En réalité, les généraux américains ne s'opposent pas à la Maison Blanche. Ils appellent le gouvernement à évaluer de manière réaliste le rapport des forces militaires qui a changé. Dans une interview au Washington Post, le général Clinton Hinote, chef adjoint de l'état-major de l'armée de l'air pour la stratégie, a reconnu à quel point les forces armées chinoises avaient accéléré le développement et la modernisation de l'arme hypersonique, de l'arsenal nucléaire, des forces navales et sous-marines de la flotte, de l'aviation stratégique. Le Pentagone et les renseignements avaient incorrectement évalué les forces armées chinoises.
Le vice-président du Comité des chefs d'état-major interarmées, le général John Hyten, a déclaré que "la rapidité du progrès (des Chinois) et leur trajectoire devanceront la Russie et les États-Unis". Le général a appelé à faire quelque chose pour l'empêcher.
John Hyten a déclaré que les États-Unis avaient organisé neuf essais hypersoniques en cinq ans, alors que "les Chinois en ont organisé des centaines". L'essai raté d'un prototype américain a confirmé le point de vue du général. Le Pentagone a perçu les essais ratés comme un échec dans la course à l'élaboration de l'arme hypersonique de pointe avec la Russie et la Chine.
En août 2021, selon les médias, la Chine a testé une arme hypersonique capable d'embarquer une ogive nucléaire. Ce missile serait théoriquement capable d'échapper à la défense antimissile américaine. Les représentants chinois affirment avoir testé des technologies à usage multiple des vaisseaux spatiaux.
Pendant le forum de sécurité d'Aspen, le général Milley a noté que les technologies hypersoniques n'étaient que l'un des domaines où la Chine avait fait des progrès considérables. Le Pentagone confirme que l'an dernier la Chine a mis en service le missile de moyenne portée DF-17, capable de lancer un planeur hypersonique.

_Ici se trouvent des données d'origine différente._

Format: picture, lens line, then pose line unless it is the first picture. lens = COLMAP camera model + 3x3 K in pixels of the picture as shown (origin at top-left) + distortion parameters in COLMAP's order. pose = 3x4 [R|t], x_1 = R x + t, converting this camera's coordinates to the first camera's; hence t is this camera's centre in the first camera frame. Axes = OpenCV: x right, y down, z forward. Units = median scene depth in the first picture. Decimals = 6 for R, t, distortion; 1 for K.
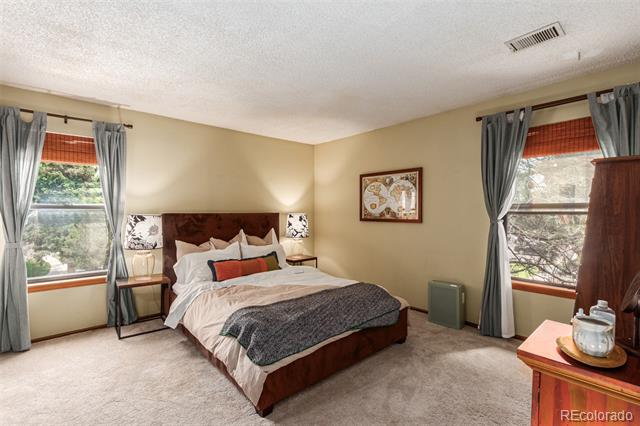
lens RADIAL K [[292.0, 0, 320.9], [0, 292.0, 215.9], [0, 0, 1]] dist [0.003008, -0.000566]
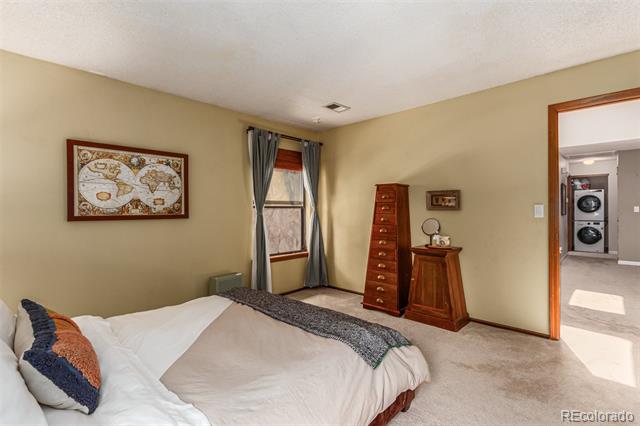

Selon un rapport du Pentagone publié le 3 novembre, hormis le développement de missiles hypersoniques, la Chine élargit rapidement son arsenal nucléaire et, d'ici la fin de la décennie, il pourrait compter 1.000 ogives nucléaires. Le rapport a été publié quelques heures après le discours du général Milley sur l'analyse du progrès militaire de la Chine. À Aspen, Mark Milley a résumé son avis sur la Chine: "Il y a 40 ans, c'était une grande infanterie avec une base de paysans, principalement terrestre. Aujourd'hui, elle possède des capacités dans l'espace, dans le cyberespace, sur terre, en mer, dans les airs et sous l'eau."
D'après le général Milley, Pékin a lancé un défi à l'Amérique non seulement au niveau régional, mais aussi mondial: parmi les adversaires des États-Unis est apparu un pays qui "devient incroyablement puissant et veut revoir l'ordre mondial à son avantage".
Il faut avouer que la Chine n'a pas l'intention de suivre les règles de l'ordre mondial instauré par les Américains. Il ne fait également aucun doute que l'Amérique cherchera à lutter contre cela. La question réside dans l'éventualité d'un conflit armé. Les relations entre la Chine et Taïwan, qui s'est retrouvée au centre de la tension américano-chinoise grandissante, sont au plus bas. Le risque d'une confrontation militaire ne diminue pas.